Остановились в переулке возле длинного одноэтажного дома, скорее флигеля, которые по-местному называют “строениями”. На звонки вышел субтильный молодой человек в джинсах, как-то тревожно обрадовался, засуетился. Начальник по-хозяйски вошел впереди хозяина. Это была скульптурная мастерская величиною с небольшой цех. Лампа под абажуром освещала лишь малую часть помещения со столом и диваном, главное же пространство было уставлено разновеликими гипсовыми бюстами, призрачно белевшими в полутьме. Приглядевшись, можно было различить до боли знакомые черты членов Политбюро, военачальников, космонавтов. Иные головы были накрыты рогожей. “Ну чего тут у тебя? Чего наваял? Андропова слепил уже?.. — задирался Начальник, взглядом и тоном приглашая нас в единомышленники. — Мы дали ему мастерскую, а он вон чего тут развел... Микеланджело хренов!..”

Хозяин неестественно улыбался, собирая на стол. В открывшемся на мгновение шкафу я увидел целую батарею бутылок “Водки лимонной” — видимо, он всегда был готов к неожиданным посещениям. Сколько мы там просидели, не знаю, пребывал в полусне, слышал только, что агрессивность Начальника время от времени нарастала, разряжаясь в сильных звуковых модуляциях, крепких ругательствах, и трудно было понять, что его больше ярит — покорная улыбка хозяина или равнодушие членов Политбюро. Очнулся я от звона стекла — это о чью-то гипсовую голову разбилась бутылка. “Мать вас разэтак, люди работают, а вы зарабатываете! — бушевал Начальник. — Где у вас совесть? Это что, искусство?..” В сторону Политбюро полетела вторая бутылка. Значит, мы выпили две.

Как добирались, как отвозили нашего нового друга — ничего не помню. У парадной совершили обряд очищения. “Знаешь что? — сказал Морозов, оглядев меня мутным взглядом. — Он мне нравится”. Я подтвердил: “И мне”. — “Бум работать”. Я подтвердил: “Бум”.

Утром я чувствовал себя совершенно больным и несчастным. Морозов поехал в театр, а я отправился бродить по Арбату. Падал легкий снежок, я ловил его ртом, иногда собирал в щепоть и прикладывал к вискам. В воображении пытался вызвать последнюю сцену, кто где стоит, что говорит. Фраза “Дача не продается!” упиралась, никуда не лезла, как не лезет ключ не в свою скважину. На пути мне попалась церквушка. Я вошел, постоял в одиночестве и мысленно произнес слова, которые можно было счесть за молитву: “Господи, помоги мне закончить дело мое, которое Ты на меня возложил”. Это была первая молитва в моей жизни.

Через пару дней мы сдавали спектакль с переделанным в очередной раз финалом. Самойлов, нервно закуривая, сообщал домочадцам: “Я дозвонился до нее. Я знал, она не сделает этого, не поговорив со мной. Скажите милорду: дача не продается! Не продается!.. Дело не в этом... Нельзя ничего уступать, Лева!..”. Сейчас, когда уступили все, этот текст звучит как пародия. Но он и тогда никем не воспринимался всерьез. Он ничего не менял в итоге и рождал лишь недоумение в зале. Ну и что же, что дача не продается? Разве это отменяет противостояние? Убавляет победительного духа новым хозяевам жизни? Не эту дачу купят, так другую. Не эту семью унизят, так следующую.

**Задание:** Что, согласно исходному тексту, оказалось в шкафу, который открылся на мгновение, пока хозяин собирал на стол?

**Исходные данные:**
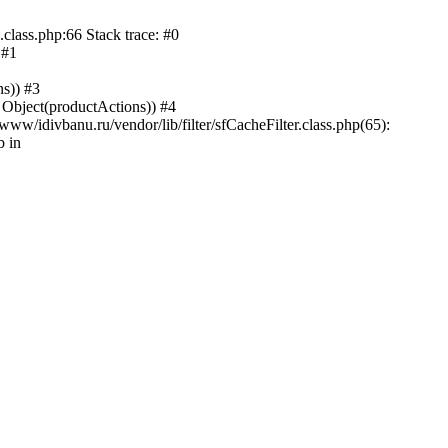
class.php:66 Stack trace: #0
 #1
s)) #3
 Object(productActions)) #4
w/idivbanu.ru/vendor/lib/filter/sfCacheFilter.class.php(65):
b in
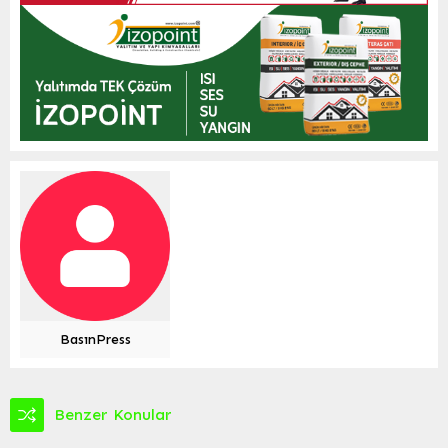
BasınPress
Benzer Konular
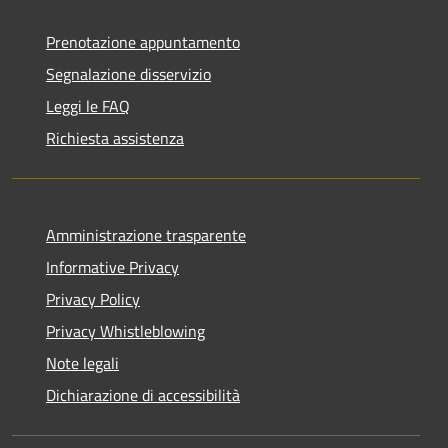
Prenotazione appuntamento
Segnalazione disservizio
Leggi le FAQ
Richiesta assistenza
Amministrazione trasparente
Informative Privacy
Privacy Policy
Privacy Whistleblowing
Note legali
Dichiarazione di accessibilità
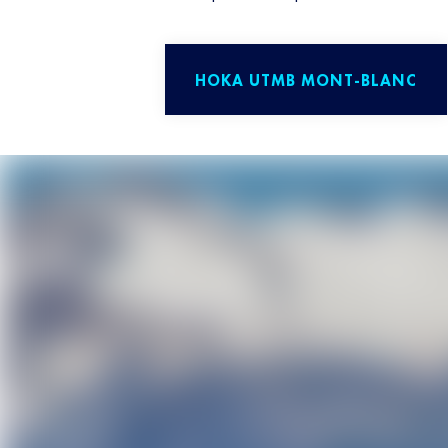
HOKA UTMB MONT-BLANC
--
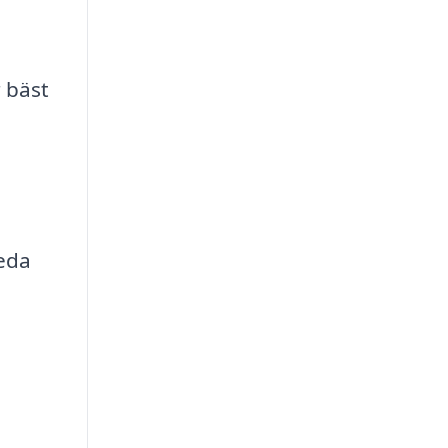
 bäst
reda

**Ответ:** В шкафу стояла целая батарея бутылок «Водки лимонной».